Fresh in memory: Training-order recency is linearly encoded in language model activations
This reveals how models manage conflicting data and knowledge modifications, with implications for AI interpretability and robustness, though it is incremental as it builds on existing fine-tuning and probing techniques.
The paper tackled the problem of whether language models encode the temporal order of learned information during training, finding that activations linearly encode training recency with centroids arranged in order on a straight line and achieving ~90% accuracy in distinguishing early vs. late entities.
We show that language models' activations linearly encode when information was learned during training.
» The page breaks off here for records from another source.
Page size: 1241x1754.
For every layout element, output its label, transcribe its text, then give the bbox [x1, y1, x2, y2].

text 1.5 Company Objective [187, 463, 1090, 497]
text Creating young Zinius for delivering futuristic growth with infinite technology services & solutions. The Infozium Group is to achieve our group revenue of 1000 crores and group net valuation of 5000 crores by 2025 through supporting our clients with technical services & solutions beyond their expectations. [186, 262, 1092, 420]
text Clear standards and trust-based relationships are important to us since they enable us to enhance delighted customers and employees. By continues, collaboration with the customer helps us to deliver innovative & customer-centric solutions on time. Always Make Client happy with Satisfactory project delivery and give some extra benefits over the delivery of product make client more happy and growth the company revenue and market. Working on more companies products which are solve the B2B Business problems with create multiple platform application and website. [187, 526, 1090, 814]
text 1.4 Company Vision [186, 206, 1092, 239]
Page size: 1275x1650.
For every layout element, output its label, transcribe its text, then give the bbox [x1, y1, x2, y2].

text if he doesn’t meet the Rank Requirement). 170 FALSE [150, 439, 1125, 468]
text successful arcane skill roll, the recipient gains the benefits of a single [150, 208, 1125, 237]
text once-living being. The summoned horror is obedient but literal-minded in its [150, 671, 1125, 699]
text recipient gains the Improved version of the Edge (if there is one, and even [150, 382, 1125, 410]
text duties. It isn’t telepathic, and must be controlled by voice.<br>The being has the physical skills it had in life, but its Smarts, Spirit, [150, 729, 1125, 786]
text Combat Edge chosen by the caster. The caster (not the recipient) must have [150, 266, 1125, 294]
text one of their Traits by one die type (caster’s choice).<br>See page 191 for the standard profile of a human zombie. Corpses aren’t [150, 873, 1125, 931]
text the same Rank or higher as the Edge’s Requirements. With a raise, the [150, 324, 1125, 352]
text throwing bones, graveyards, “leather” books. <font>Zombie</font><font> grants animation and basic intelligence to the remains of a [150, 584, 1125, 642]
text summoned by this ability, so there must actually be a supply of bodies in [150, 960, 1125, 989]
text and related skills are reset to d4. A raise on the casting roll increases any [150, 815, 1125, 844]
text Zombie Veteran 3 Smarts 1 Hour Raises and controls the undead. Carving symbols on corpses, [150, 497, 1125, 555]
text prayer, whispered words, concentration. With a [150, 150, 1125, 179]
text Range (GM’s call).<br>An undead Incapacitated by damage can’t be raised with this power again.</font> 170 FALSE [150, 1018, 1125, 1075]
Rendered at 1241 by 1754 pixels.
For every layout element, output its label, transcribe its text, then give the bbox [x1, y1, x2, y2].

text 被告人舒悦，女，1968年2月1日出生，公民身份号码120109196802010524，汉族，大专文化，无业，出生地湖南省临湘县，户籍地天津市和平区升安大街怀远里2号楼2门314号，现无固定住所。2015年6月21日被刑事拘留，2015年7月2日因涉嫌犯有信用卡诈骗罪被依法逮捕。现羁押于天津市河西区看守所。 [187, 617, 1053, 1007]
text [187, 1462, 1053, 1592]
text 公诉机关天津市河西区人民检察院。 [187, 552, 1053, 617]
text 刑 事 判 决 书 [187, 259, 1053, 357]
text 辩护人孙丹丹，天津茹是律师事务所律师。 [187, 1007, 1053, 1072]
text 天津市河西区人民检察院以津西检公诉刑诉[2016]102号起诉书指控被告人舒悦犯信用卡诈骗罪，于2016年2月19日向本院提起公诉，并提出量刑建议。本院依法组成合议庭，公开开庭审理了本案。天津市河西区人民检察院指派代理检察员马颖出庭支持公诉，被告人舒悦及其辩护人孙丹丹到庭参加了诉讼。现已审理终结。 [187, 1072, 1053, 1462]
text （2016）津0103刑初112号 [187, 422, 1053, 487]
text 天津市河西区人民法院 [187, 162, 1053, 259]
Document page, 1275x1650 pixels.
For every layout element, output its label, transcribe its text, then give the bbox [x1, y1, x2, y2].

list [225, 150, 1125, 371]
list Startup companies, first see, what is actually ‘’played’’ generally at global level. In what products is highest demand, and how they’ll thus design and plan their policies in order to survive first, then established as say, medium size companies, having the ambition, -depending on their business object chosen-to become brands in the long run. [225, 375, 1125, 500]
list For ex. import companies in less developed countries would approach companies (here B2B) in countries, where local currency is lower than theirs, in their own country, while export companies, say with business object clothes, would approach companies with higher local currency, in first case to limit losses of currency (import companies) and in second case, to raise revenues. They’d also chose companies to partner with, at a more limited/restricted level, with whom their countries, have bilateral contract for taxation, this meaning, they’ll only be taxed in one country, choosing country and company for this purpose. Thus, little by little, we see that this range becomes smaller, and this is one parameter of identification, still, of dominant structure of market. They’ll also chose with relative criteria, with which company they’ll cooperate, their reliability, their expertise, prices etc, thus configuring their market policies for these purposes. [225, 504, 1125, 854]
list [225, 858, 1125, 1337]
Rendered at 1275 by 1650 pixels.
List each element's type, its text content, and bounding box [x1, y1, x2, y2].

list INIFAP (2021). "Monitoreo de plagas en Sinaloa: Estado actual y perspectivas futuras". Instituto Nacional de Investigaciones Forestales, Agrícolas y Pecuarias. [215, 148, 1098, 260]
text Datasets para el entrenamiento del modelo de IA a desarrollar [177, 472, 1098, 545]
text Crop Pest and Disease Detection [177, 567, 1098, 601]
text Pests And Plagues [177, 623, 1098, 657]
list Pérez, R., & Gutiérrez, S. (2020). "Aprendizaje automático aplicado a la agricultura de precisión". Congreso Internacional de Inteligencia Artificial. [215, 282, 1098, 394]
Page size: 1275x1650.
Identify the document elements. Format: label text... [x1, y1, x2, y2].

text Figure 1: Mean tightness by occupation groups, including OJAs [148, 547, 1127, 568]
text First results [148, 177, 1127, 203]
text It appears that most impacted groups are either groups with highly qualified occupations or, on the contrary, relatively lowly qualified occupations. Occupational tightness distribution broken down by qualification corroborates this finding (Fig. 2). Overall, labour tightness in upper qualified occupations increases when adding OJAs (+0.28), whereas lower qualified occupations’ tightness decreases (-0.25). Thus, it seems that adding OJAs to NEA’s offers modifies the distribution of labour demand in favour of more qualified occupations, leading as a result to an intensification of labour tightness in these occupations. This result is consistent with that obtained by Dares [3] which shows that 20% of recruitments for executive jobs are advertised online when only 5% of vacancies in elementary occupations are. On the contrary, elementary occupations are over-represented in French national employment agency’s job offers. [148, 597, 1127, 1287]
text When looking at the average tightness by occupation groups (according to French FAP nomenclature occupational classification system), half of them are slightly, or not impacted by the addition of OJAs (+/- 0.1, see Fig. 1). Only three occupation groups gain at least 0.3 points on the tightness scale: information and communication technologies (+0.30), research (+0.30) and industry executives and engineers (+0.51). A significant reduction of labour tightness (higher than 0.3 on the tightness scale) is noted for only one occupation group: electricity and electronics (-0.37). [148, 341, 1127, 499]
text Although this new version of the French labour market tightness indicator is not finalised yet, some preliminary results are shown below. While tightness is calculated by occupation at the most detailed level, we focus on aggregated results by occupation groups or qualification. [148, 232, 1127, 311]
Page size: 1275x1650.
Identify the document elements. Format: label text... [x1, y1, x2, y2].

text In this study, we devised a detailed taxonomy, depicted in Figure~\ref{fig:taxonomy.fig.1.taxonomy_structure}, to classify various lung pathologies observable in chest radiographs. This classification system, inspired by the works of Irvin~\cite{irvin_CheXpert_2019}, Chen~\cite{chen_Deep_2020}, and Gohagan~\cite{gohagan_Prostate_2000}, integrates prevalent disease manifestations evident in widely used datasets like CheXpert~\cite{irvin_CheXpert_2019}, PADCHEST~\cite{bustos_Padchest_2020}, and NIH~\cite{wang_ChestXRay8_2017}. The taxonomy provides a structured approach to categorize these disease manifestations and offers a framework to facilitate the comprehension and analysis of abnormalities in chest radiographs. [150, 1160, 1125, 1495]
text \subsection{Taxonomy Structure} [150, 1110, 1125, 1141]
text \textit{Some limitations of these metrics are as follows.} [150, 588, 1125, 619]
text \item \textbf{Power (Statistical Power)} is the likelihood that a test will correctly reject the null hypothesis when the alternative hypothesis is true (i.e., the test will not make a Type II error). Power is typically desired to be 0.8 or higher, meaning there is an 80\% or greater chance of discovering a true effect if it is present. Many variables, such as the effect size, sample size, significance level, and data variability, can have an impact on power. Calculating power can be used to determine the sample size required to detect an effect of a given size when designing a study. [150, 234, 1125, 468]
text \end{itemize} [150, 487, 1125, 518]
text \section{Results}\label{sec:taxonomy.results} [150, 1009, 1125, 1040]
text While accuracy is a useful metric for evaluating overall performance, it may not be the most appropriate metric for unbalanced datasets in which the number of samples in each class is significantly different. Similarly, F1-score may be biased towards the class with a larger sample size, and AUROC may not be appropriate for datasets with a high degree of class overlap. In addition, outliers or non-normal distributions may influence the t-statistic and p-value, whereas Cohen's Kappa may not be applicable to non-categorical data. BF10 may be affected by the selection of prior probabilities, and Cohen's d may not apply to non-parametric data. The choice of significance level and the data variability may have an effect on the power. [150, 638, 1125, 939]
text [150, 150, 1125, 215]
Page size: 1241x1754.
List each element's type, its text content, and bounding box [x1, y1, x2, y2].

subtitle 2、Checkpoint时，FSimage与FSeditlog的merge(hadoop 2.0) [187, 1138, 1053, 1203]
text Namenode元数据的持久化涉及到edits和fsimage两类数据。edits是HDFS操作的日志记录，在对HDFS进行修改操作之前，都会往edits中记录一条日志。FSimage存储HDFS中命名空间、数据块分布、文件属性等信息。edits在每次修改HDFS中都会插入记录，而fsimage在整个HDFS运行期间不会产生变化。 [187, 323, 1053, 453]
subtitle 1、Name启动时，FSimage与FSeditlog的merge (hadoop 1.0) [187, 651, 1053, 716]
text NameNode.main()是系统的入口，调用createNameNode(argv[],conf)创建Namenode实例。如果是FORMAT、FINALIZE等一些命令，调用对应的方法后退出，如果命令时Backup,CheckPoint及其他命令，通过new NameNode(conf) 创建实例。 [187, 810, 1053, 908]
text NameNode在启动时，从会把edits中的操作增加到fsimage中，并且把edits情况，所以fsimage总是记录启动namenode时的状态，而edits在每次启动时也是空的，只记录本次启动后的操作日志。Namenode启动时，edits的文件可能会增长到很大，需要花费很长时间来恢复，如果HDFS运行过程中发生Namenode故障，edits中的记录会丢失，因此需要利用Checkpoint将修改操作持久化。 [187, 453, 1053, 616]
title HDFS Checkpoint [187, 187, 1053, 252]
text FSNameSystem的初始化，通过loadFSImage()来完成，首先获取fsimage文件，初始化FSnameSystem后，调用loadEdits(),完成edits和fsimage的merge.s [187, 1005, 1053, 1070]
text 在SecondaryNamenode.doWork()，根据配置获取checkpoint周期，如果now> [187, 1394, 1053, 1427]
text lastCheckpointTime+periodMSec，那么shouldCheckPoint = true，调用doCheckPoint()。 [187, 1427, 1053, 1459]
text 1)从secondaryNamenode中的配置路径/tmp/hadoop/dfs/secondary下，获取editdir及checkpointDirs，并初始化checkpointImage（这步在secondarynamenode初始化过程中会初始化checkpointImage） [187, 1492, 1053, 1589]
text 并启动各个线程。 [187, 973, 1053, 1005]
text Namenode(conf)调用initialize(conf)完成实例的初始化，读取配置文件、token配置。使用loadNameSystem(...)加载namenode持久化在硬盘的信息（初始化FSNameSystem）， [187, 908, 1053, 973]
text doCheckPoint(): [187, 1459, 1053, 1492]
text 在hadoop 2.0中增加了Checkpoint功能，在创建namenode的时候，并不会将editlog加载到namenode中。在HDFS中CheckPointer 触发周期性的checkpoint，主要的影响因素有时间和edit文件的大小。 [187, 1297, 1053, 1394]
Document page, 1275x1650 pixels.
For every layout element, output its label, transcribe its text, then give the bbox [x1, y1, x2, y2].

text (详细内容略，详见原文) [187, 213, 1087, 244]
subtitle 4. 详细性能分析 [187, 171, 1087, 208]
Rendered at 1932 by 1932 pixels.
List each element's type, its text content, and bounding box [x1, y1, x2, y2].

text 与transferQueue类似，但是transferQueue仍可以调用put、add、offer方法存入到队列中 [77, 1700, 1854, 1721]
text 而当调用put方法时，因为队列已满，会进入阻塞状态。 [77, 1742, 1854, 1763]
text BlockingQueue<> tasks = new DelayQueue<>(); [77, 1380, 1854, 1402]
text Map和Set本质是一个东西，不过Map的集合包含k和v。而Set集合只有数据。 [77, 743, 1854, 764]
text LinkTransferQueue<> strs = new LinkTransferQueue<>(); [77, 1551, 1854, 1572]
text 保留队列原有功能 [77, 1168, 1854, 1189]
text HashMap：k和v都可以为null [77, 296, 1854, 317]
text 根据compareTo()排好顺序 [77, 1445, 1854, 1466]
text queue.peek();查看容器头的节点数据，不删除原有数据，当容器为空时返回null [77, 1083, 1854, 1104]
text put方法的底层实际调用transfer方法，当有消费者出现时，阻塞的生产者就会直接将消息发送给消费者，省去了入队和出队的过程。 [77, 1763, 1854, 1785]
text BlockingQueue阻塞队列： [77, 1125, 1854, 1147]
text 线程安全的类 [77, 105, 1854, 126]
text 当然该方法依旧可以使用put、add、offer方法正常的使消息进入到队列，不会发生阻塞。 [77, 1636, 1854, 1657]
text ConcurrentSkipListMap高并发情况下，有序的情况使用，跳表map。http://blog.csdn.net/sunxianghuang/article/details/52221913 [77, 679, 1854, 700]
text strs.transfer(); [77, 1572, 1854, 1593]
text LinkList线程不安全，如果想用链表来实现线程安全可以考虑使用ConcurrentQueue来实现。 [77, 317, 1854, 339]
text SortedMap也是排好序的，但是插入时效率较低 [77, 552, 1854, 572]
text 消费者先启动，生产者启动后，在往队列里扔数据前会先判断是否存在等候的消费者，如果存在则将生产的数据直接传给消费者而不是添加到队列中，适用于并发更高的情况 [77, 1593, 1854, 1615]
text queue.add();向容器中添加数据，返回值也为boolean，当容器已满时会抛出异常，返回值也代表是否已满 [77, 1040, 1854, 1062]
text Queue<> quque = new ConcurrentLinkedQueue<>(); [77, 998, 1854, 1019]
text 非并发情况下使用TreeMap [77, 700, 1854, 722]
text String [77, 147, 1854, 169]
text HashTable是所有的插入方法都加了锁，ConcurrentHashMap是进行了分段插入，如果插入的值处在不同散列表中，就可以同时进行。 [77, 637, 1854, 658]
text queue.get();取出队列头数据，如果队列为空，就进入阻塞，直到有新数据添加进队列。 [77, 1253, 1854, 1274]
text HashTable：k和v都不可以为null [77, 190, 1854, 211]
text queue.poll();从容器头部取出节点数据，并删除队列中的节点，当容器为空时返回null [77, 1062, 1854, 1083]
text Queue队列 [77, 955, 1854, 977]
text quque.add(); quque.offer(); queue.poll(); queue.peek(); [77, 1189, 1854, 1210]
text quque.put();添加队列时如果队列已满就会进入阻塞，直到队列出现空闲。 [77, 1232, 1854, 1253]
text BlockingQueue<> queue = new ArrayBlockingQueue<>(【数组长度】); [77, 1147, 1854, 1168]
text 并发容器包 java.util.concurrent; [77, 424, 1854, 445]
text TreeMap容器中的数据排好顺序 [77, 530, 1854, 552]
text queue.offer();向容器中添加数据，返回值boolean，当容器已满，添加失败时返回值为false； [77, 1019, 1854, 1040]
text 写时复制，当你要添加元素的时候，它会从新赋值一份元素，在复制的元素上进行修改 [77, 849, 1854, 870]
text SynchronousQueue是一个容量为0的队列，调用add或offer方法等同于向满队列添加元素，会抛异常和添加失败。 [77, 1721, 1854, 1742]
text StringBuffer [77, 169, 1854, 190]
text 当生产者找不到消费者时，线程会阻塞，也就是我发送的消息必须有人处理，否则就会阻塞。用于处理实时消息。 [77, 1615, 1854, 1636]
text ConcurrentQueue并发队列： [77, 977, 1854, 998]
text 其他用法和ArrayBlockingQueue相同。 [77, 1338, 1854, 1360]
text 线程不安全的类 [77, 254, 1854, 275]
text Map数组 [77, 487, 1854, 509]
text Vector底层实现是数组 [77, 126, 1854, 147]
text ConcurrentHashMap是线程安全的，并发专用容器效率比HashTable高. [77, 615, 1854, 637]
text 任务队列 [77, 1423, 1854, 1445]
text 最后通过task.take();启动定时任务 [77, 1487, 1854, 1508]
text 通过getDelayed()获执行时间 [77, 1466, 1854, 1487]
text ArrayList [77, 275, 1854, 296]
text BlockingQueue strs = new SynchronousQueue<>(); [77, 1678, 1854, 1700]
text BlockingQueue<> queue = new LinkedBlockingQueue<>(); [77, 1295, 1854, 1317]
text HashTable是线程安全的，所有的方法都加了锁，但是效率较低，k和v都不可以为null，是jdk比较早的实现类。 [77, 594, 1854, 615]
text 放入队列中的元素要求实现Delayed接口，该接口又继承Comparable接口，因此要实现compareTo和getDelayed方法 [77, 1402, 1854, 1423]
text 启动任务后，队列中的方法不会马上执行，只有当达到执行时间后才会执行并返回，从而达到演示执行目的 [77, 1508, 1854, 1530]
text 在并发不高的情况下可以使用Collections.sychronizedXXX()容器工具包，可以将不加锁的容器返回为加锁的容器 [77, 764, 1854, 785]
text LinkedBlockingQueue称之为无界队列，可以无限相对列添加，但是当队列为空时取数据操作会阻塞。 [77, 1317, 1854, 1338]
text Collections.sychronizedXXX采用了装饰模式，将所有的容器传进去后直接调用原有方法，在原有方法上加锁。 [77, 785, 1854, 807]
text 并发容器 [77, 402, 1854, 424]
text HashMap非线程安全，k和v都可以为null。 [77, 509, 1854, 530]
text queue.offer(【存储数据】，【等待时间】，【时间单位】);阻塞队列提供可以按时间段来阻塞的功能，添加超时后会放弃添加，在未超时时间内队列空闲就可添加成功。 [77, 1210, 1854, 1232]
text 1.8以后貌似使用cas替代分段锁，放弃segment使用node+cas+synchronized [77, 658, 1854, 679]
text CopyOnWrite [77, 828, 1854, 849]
Our setup involves creating a model with a known training order by sequentially fine-tuning Llama-3.2-1B on six disjoint but otherwise similar datasets about named entities. We find that the average activations of test samples corresponding to the six training datasets encode the training order: when projected into a 2D subspace, these centroids are arranged exactly in the order of training and lie on a straight line. Further, we show that linear probes can accurately (~90%) distinguish "early" vs. "late" entities, generalizing to entities unseen during the probes' own training. The model can also be fine-tuned to explicitly report an unseen entity's training stage (~80% accuracy). Interestingly, the training-order encoding does not seem attributable to simple differences in activation magnitudes, losses, or model confidence. Our paper demonstrates that models are capable of differentiating information by its acquisition time, and carries significant implications for how they might manage conflicting data and respond to knowledge modifications.